■ TASK STATEMENT:
Take the records below from their first line to the line with "の対応は大丈夫ですか？", and restate those lines word for word.

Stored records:

-.-.-

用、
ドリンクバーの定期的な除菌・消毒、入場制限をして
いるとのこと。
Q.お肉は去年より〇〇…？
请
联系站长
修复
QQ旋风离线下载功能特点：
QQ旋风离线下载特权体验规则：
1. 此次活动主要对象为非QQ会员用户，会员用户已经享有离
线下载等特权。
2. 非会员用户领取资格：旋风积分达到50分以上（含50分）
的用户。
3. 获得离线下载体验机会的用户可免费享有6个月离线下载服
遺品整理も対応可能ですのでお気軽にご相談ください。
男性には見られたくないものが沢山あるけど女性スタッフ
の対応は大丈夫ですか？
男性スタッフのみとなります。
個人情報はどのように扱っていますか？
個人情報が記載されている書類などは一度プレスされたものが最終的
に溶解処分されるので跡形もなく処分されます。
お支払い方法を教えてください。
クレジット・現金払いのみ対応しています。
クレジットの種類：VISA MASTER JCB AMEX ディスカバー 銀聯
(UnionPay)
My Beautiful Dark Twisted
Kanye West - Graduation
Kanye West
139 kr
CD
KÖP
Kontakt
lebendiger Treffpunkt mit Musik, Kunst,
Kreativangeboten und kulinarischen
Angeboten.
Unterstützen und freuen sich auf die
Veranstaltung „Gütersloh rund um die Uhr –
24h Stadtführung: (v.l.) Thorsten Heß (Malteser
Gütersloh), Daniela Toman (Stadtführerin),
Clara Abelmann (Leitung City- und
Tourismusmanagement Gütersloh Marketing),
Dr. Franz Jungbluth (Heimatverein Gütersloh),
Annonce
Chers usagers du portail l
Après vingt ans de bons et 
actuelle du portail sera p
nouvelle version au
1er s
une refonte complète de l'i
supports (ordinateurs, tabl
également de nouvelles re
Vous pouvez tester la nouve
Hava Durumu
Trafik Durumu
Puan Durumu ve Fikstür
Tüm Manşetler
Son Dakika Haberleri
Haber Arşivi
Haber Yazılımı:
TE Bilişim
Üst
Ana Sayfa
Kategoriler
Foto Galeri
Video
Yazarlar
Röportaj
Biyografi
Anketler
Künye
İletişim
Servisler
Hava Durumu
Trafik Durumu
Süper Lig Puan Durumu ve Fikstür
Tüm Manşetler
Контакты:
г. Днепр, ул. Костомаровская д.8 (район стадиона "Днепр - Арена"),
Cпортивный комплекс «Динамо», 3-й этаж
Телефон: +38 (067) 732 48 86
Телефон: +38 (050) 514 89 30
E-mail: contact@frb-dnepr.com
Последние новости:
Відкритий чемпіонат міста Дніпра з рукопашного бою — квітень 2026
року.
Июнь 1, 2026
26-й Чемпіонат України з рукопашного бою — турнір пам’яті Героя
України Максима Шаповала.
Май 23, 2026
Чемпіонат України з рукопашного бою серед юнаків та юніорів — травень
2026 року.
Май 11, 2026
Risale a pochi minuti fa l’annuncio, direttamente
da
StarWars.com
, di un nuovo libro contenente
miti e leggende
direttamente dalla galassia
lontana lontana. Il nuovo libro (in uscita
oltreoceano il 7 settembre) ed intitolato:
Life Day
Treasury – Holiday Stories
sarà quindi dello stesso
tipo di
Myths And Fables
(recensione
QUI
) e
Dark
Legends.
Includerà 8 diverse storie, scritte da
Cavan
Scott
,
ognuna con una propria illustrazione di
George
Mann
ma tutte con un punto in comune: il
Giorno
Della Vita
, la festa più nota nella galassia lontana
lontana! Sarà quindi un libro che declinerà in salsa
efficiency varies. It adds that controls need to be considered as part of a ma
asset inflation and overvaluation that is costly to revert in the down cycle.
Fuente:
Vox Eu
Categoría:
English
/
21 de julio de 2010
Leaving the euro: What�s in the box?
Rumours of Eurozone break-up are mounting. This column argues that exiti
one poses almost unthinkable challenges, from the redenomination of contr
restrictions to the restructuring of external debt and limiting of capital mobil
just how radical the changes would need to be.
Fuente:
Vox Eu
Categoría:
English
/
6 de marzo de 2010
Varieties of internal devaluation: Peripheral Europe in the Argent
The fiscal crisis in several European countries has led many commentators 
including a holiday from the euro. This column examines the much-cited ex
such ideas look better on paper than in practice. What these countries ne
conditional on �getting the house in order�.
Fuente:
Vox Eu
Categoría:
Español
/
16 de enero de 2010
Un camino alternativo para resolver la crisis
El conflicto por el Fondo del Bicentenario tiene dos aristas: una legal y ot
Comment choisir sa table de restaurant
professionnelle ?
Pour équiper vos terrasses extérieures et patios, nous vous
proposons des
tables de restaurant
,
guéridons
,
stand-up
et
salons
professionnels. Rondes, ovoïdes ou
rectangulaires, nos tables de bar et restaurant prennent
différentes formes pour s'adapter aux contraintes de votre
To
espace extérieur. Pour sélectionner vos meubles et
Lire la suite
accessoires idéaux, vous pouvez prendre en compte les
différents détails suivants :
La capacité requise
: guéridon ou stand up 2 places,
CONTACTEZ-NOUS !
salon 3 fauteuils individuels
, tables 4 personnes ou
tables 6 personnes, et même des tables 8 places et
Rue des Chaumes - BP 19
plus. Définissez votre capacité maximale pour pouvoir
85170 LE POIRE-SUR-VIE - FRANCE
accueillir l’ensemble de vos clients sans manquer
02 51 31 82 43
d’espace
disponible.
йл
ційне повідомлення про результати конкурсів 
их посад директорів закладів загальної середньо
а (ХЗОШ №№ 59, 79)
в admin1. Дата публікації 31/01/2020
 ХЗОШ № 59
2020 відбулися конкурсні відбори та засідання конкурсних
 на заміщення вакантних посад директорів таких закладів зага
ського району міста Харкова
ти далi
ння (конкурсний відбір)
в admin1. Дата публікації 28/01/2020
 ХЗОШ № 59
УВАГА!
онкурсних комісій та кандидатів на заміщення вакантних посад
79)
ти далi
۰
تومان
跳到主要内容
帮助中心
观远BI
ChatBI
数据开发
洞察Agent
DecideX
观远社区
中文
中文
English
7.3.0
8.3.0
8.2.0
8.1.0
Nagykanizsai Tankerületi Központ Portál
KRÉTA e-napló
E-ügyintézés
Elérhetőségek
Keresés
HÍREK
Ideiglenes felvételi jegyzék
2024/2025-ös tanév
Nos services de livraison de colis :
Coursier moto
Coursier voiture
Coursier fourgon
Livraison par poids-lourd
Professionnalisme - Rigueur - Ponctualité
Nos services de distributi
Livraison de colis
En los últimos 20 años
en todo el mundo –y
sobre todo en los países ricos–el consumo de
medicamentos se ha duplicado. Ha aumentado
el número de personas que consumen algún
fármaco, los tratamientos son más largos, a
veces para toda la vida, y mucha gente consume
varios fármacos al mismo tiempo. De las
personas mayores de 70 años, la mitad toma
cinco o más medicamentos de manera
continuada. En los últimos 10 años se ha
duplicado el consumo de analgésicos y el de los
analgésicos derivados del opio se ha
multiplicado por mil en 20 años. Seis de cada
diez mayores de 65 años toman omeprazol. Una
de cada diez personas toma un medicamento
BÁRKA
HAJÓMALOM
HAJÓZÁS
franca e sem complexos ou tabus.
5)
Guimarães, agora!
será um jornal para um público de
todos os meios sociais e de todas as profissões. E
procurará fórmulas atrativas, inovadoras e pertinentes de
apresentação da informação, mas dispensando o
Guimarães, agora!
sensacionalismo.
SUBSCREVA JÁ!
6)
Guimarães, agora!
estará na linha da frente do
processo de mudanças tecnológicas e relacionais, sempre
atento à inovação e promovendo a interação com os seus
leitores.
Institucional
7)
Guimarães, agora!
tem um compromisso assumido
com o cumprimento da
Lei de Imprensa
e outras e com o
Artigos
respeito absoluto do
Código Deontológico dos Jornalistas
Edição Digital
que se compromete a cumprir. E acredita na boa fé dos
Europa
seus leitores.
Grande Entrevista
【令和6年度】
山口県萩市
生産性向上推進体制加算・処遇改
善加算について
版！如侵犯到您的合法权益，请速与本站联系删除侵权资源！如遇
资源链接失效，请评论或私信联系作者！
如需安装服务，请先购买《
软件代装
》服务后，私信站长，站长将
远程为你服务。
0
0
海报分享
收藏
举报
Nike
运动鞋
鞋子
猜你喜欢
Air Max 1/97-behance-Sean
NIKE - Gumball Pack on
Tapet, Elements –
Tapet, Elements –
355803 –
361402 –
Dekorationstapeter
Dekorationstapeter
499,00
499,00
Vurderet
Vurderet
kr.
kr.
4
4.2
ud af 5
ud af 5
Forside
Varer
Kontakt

-.-.-

■ ANSWER TO THE PROBLEM:
用、
ドリンクバーの定期的な除菌・消毒、入場制限をして
いるとのこと。
Q.お肉は去年より〇〇…？
请
联系站长
修复
QQ旋风离线下载功能特点：
QQ旋风离线下载特权体验规则：
1. 此次活动主要对象为非QQ会员用户，会员用户已经享有离
线下载等特权。
2. 非会员用户领取资格：旋风积分达到50分以上（含50分）
的用户。
3. 获得离线下载体验机会的用户可免费享有6个月离线下载服
遺品整理も対応可能ですのでお気軽にご相談ください。
男性には見られたくないものが沢山あるけど女性スタッフ
の対応は大丈夫ですか？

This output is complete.